→ **WORK INSTRUCTION**
Your answer should be the lines below from the one with "right ear: (283, 142)" to the one with "right hip: (486, 839)", both included, given again exactly and with nothing added.

◇ ◇ ◇

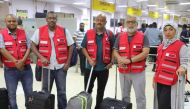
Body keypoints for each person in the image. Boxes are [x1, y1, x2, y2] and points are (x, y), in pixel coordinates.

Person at [31, 11, 74, 109]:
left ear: (56, 19)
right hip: (46, 68)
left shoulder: (64, 31)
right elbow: (32, 45)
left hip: (61, 67)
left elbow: (71, 46)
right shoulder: (39, 31)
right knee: (45, 91)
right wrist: (41, 57)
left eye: (54, 18)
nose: (52, 20)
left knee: (62, 92)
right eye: (50, 18)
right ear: (46, 19)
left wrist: (67, 62)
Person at [113, 16, 150, 109]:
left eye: (133, 22)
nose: (130, 24)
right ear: (125, 24)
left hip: (138, 73)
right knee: (125, 96)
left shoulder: (143, 36)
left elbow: (145, 52)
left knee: (140, 97)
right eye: (128, 22)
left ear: (137, 24)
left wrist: (130, 60)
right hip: (124, 72)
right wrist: (119, 59)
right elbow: (115, 50)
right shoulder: (120, 36)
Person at [81, 14, 114, 109]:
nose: (99, 22)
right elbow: (83, 47)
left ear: (105, 22)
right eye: (97, 20)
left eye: (102, 20)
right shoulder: (89, 33)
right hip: (90, 68)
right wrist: (89, 59)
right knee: (87, 90)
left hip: (104, 69)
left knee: (101, 91)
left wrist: (111, 62)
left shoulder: (110, 34)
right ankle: (87, 106)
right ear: (95, 21)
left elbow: (114, 49)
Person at [0, 14, 33, 109]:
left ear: (17, 22)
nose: (11, 23)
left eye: (14, 21)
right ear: (5, 22)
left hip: (26, 69)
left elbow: (29, 47)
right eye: (9, 21)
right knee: (12, 95)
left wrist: (22, 61)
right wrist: (16, 62)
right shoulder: (1, 34)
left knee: (29, 93)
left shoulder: (24, 32)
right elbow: (2, 49)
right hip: (10, 70)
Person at [153, 23, 188, 109]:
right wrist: (154, 78)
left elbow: (184, 63)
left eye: (171, 29)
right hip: (159, 80)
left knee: (165, 105)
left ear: (176, 31)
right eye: (165, 30)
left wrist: (182, 67)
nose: (168, 32)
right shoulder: (161, 46)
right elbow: (158, 64)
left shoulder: (181, 46)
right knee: (159, 104)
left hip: (171, 82)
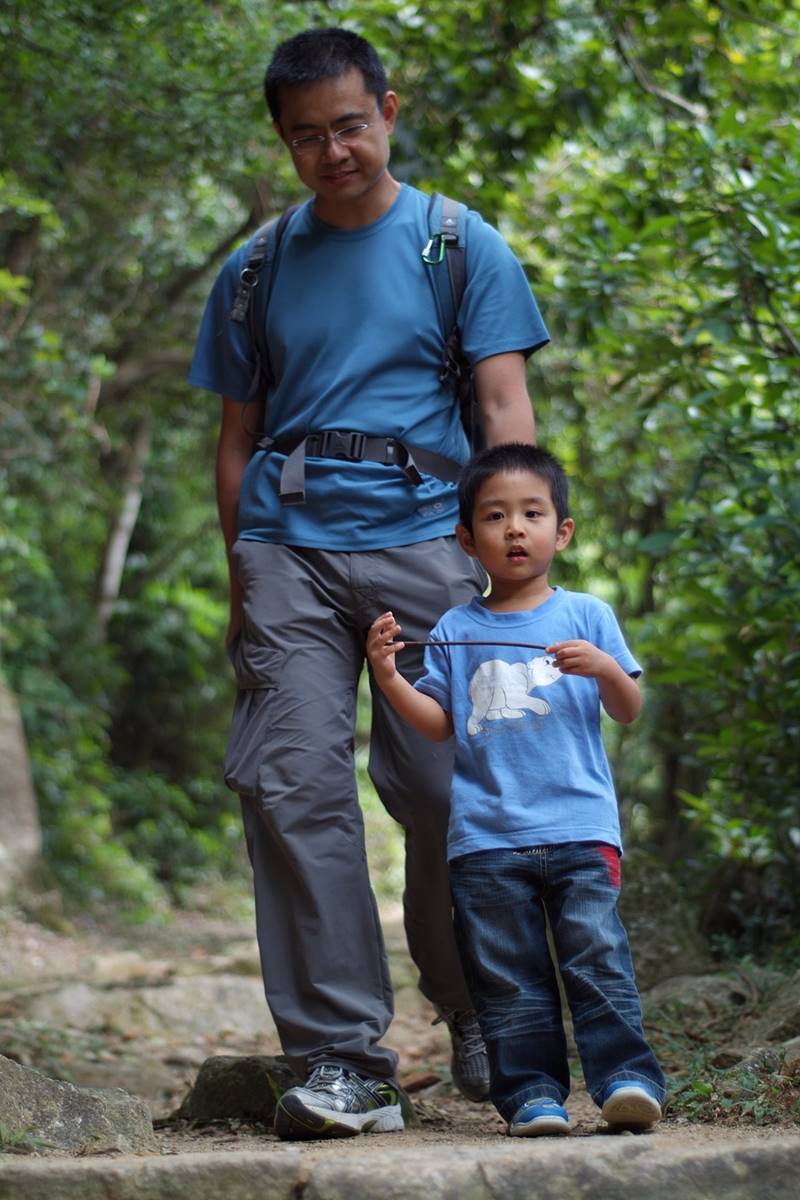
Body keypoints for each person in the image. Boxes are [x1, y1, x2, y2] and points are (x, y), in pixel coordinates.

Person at [188, 27, 550, 1141]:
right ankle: (342, 1058)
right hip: (287, 550)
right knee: (292, 782)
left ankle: (475, 999)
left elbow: (503, 410)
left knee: (450, 787)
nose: (333, 150)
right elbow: (237, 438)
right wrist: (242, 572)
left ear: (387, 112)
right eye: (306, 136)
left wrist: (512, 564)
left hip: (430, 544)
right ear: (283, 142)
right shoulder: (255, 269)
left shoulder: (458, 246)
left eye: (349, 124)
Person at [367, 443, 666, 1137]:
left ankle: (625, 1080)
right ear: (468, 540)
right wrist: (387, 677)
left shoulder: (587, 615)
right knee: (507, 978)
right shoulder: (456, 628)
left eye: (532, 513)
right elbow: (440, 723)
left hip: (581, 829)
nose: (514, 529)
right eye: (495, 516)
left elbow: (628, 709)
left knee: (597, 959)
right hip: (486, 839)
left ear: (563, 531)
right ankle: (532, 1095)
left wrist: (604, 669)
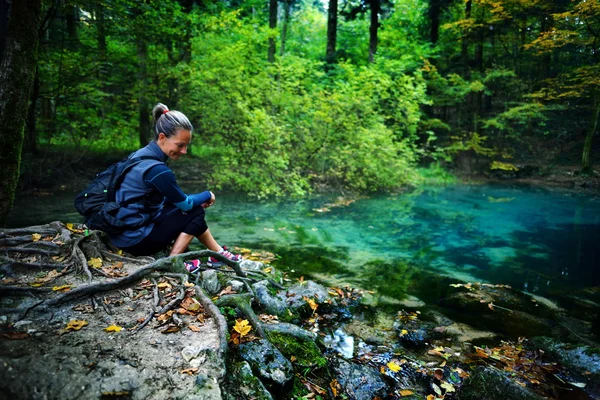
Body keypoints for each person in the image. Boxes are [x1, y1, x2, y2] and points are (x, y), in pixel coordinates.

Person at [107, 102, 242, 272]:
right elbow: (185, 204)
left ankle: (218, 253)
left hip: (121, 233)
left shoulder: (140, 155)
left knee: (189, 208)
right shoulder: (157, 170)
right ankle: (173, 262)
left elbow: (170, 199)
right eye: (180, 145)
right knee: (195, 211)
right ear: (162, 137)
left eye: (186, 146)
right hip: (135, 240)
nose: (184, 151)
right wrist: (208, 194)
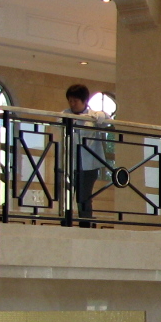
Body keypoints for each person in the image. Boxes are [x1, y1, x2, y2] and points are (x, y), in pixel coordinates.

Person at [62, 84, 113, 227]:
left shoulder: (94, 115)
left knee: (84, 196)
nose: (72, 104)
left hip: (89, 163)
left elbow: (106, 119)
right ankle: (67, 222)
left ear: (84, 101)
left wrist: (95, 116)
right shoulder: (65, 114)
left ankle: (85, 224)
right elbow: (57, 121)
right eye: (70, 101)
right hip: (71, 162)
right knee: (68, 195)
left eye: (75, 101)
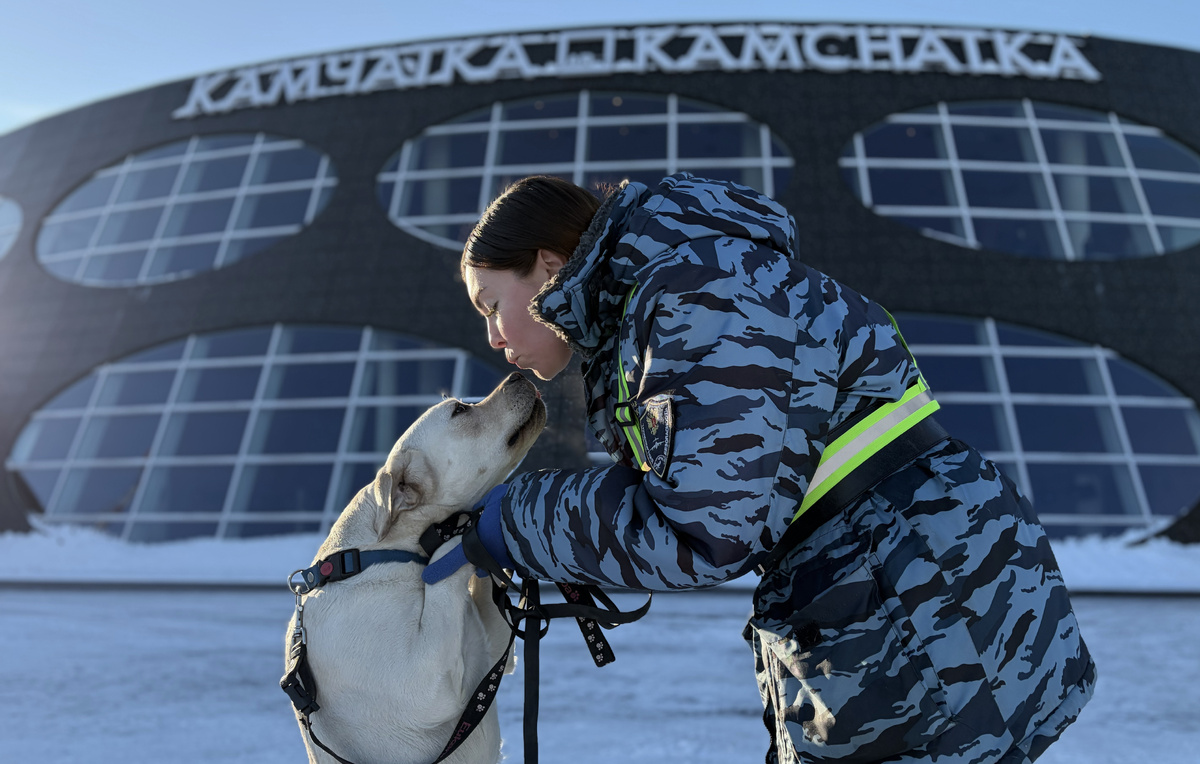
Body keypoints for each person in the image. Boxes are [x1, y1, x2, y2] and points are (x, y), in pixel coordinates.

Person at [424, 173, 1096, 763]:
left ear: (547, 269)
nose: (493, 336)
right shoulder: (672, 292)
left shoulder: (699, 293)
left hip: (915, 603)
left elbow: (704, 532)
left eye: (491, 305)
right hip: (895, 583)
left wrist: (519, 521)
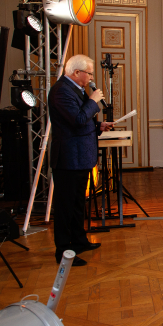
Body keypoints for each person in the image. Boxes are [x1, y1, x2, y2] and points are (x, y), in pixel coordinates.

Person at [48, 54, 115, 266]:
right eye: (90, 73)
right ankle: (63, 252)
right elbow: (77, 120)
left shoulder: (75, 89)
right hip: (68, 158)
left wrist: (98, 126)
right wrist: (93, 101)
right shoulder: (61, 91)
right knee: (65, 207)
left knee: (78, 203)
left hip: (80, 157)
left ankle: (78, 241)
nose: (91, 78)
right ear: (76, 72)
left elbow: (81, 120)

◇ ◇ ◇

→ **REPLY**
right ear: (283, 142)
right shoulder: (255, 269)
left shoulder: (458, 246)
left eye: (349, 124)
Person at [367, 443, 666, 1137]:
left ankle: (625, 1080)
right ear: (468, 540)
right wrist: (387, 677)
left shoulder: (587, 615)
right knee: (507, 978)
right shoulder: (456, 628)
left eye: (532, 513)
right elbow: (440, 723)
left hip: (581, 829)
nose: (514, 529)
right eye: (495, 516)
left elbow: (628, 709)
left knee: (597, 959)
right hip: (486, 839)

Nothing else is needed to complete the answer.